- [BRANO DI TESTO]
Un volto, una storia Dall’Armenia, all’Ucraina e all’Italia

Le tre vite di Khanum

 Le tre vite  di Khanum  ODS-032
17 maggio 2025

di Khanum

Mi chiamo Khanum, sono nata in Armenia, un piccolo e antico Paese del Caucaso meridionale, tra Turchia, Georgia, Azerbaigian e Iran. La civiltà armena è una delle più antiche del mondo.

L’Armenia è stato il primo Paese ad adottare il cristianesimo come religione di Stato, nel 301 dopo Cristo. Ha una storia millenaria e un popolo forte e resiliente, che è sopravvissuto al genocidio del 1915. Il 24 aprile si commemora il 110° anniversario del Genocidio armeno: lo sterminio sistematico del mio popolo organizzato dall’Impero Ottomano: oltre un milione e mezzo di persone furono uccise e centinaia di migliaia divennero rifugiati.

- [RIGHE]
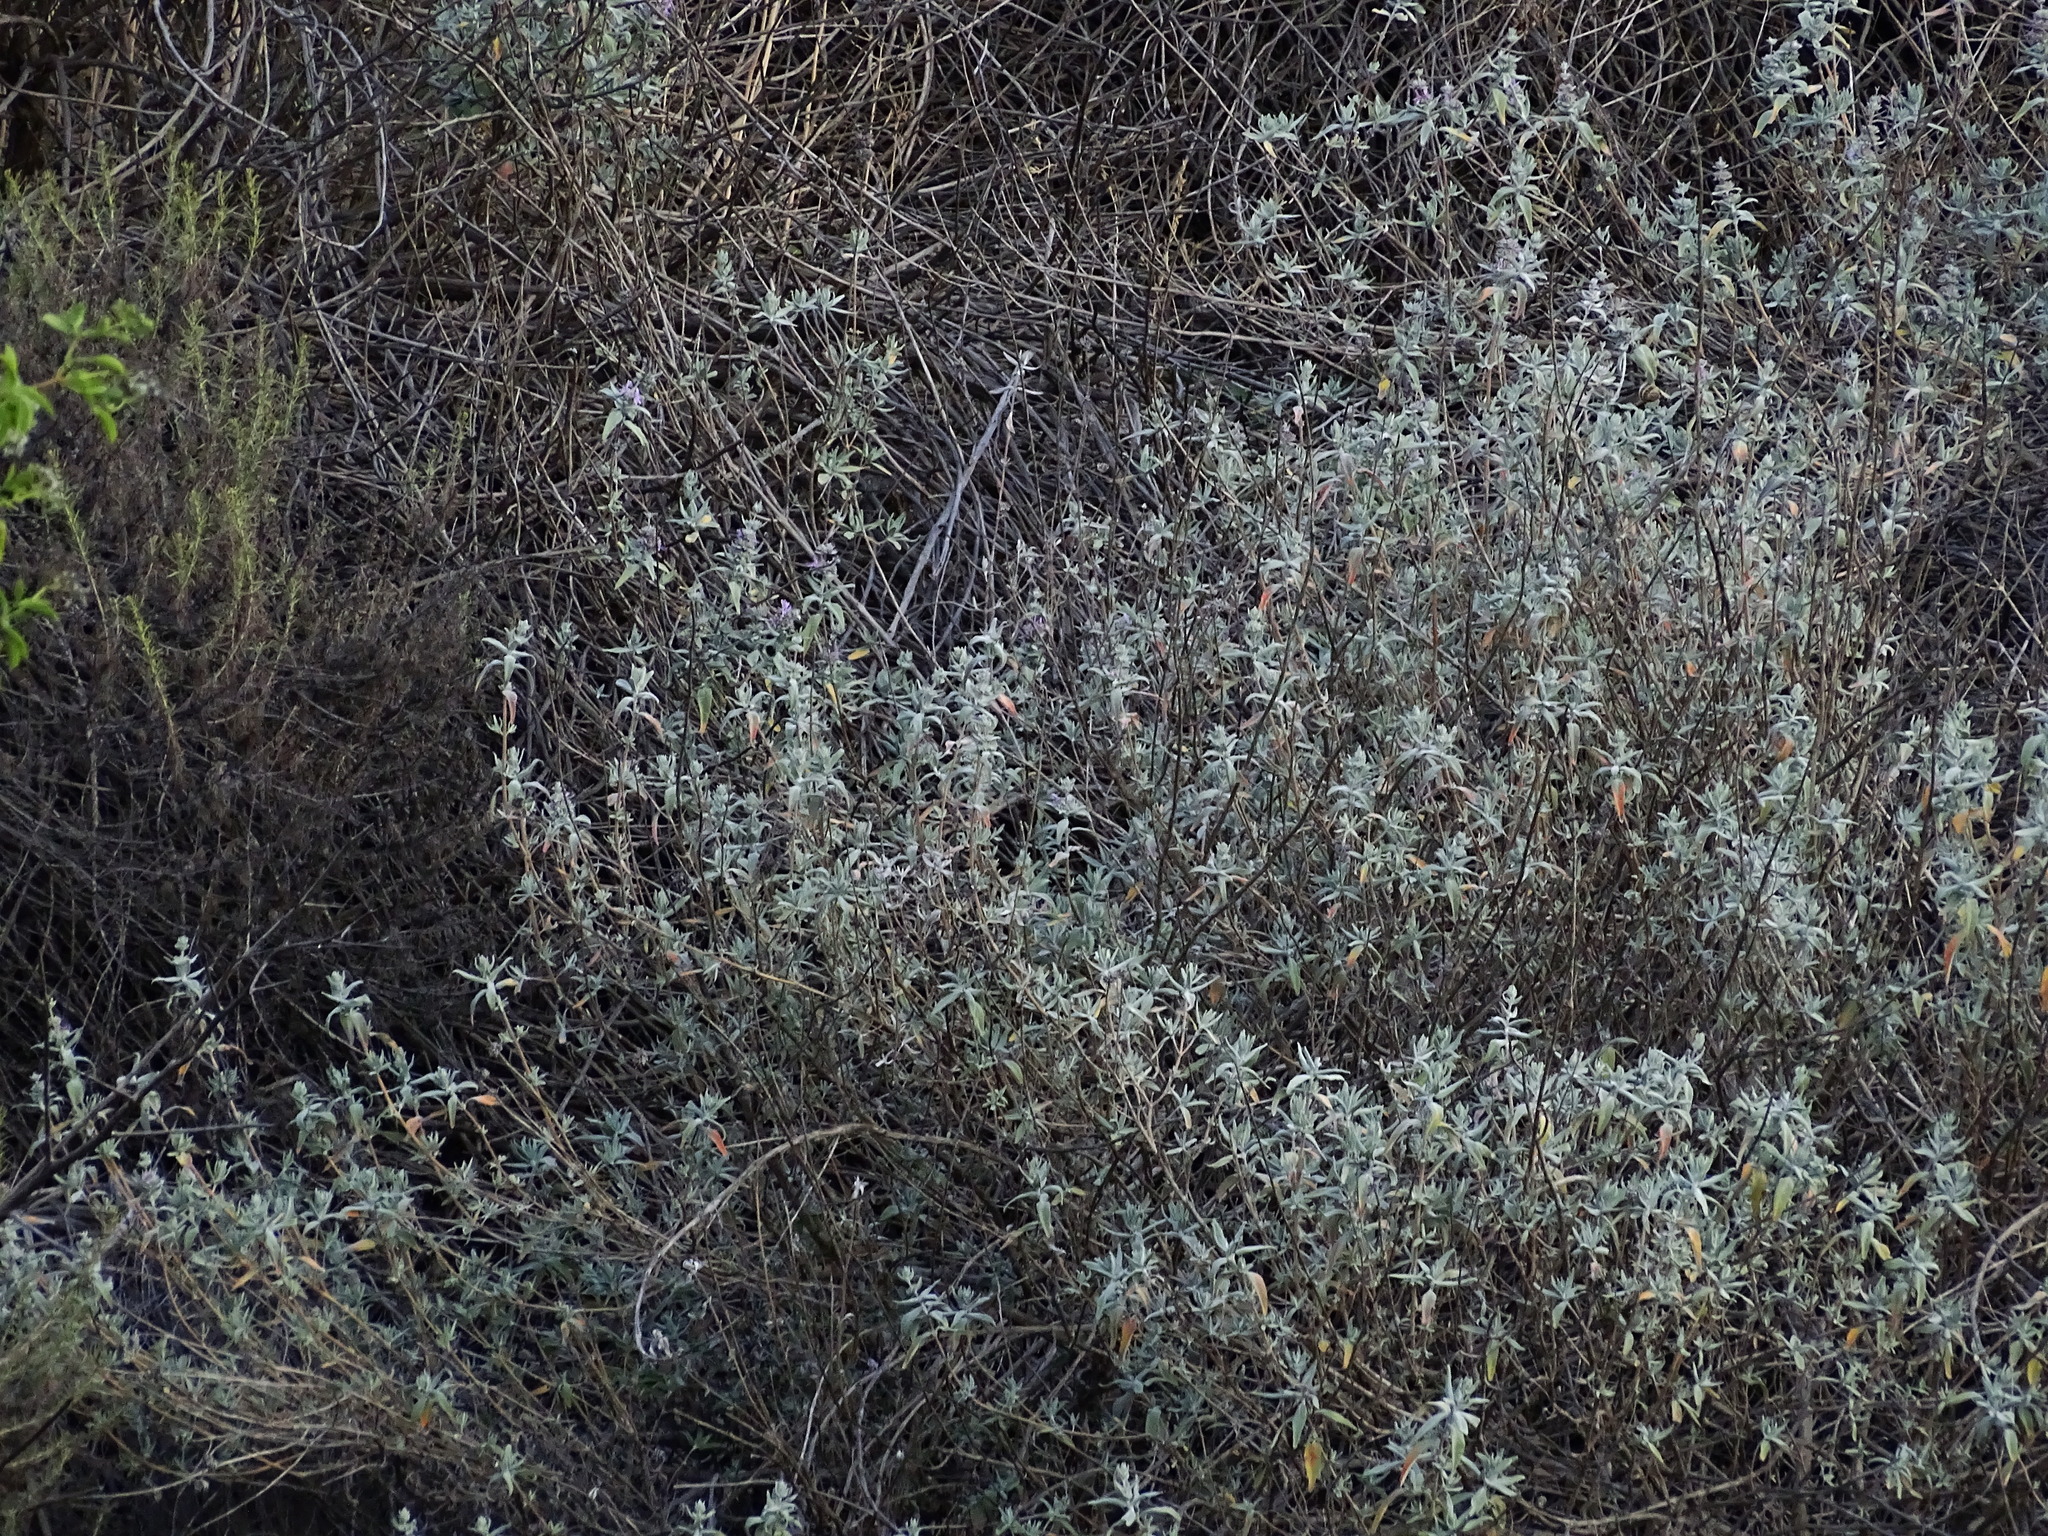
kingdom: Plantae
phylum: Tracheophyta
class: Magnoliopsida
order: Lamiales
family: Lamiaceae
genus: Salvia
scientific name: Salvia leucophylla
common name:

- [ELENCO DEI COMPITI]
[a] Nel brano sulla storia di Khanum, quali Paesi vengono indicati come quelli tra cui si trova l'Armenia?
[b] Nelle righe, riscrivi la parte che inizia con la riga contenente "phylum: Tracheophyta" e arriva fino alla fine delle righe. Sostituisci "common name" con "nome comune" e lascia invariato tutto il resto.

- [RISPOSTE]
[a] Turchia, Georgia, Azerbaigian e Iran.

[b]
phylum: Tracheophyta
class: Magnoliopsida
order: Lamiales
family: Lamiaceae
genus: Salvia
scientific name: Salvia leucophylla
nome comune:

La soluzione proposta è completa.